Why then has Bundee Aki’s inclusion in the Irish squad caused so much debate within the country?
Indeed, the concept of being Irish in a sporting concept was given more airtime than the Paradise Papers on a primetime national news show Wednesday night.
With former Irish International Neil Francis saying: “That is fundamentally wrong. That is ethically and morally wrong in terms of representing your country. Handing out jerseys to people who say that is fundamentally wrong.”
He was responding to comments made last year by the the 27-year-old, New Zealand born centre,
“I have enjoyed Irish culture and stuff but it is wrong for me to say I am Irish.” He said.

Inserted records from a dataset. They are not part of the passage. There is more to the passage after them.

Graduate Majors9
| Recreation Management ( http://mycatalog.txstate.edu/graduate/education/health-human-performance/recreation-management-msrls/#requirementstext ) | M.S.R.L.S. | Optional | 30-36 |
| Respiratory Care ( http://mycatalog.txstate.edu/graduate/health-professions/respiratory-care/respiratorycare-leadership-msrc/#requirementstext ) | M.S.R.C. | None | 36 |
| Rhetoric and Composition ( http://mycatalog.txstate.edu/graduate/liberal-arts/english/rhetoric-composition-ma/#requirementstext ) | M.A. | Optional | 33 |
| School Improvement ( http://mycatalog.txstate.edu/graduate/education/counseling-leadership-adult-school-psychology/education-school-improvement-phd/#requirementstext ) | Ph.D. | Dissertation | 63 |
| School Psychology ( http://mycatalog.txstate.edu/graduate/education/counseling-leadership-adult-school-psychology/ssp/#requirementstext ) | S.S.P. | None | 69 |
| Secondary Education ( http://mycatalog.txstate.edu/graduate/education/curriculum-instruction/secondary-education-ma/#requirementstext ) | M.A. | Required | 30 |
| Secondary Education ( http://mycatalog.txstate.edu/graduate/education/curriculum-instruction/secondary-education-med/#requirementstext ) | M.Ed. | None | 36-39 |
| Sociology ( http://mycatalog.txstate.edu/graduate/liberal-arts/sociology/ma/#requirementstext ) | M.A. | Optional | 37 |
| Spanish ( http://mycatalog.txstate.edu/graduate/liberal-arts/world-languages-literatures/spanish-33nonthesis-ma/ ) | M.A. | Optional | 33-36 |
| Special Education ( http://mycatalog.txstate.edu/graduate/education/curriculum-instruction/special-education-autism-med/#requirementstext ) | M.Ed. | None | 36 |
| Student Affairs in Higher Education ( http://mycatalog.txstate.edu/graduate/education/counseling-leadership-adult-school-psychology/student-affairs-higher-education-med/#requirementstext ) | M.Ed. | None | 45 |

Since Joe Schmidt has been the Irish head coach he has given debuts to eight players who have qualified via the residency rule.
Most have given cause for grumbling in certain quarters, but none have caused the national debate Aki has.
It might be to do with the comments Aki made, but it might be something else.
Maybe it is the fact that Bundee Aki’s Pacific heritage makes him stand out and makes him more noticeable to people. Maybe for some his name does not fit, maybe for others it is his face that doesn’t fit.
Stander, another player for Ireland under the residency rule, has learned the Irish national anthem and has gone the extra mile to be Irish and embrace what it means.
In reality, what you learn – and even to an extent what you feel – does not distinguish two professional athletes with no affinity to a country, except for the fact they have worked in it.
Payne, Stander and Herring have an obvious thing in common: they are white, they can slip into an Irish squad and the average punter does not notice.
Unless you know the player, you are none the wiser that Herring is a South African, born and bred.
I am not accusing a nation of being racist, but it is a lot easier to see a perceived problem when the visual is on the front page.
It is not Aki’s fault that Ireland have offered him that opportunity. The coverage on him personally is, as Connor Muray said to the press earlier this week, incredibly unfair.
It might be an overreaction maybe he is the import that broke the camel’s back, maybe he is just that one player too many.
There is no doubt Bundee Aki is merely playing by the rules, not making them. He has earned his right to play for Ireland, not by birth, but through his performances and immense rugby talent.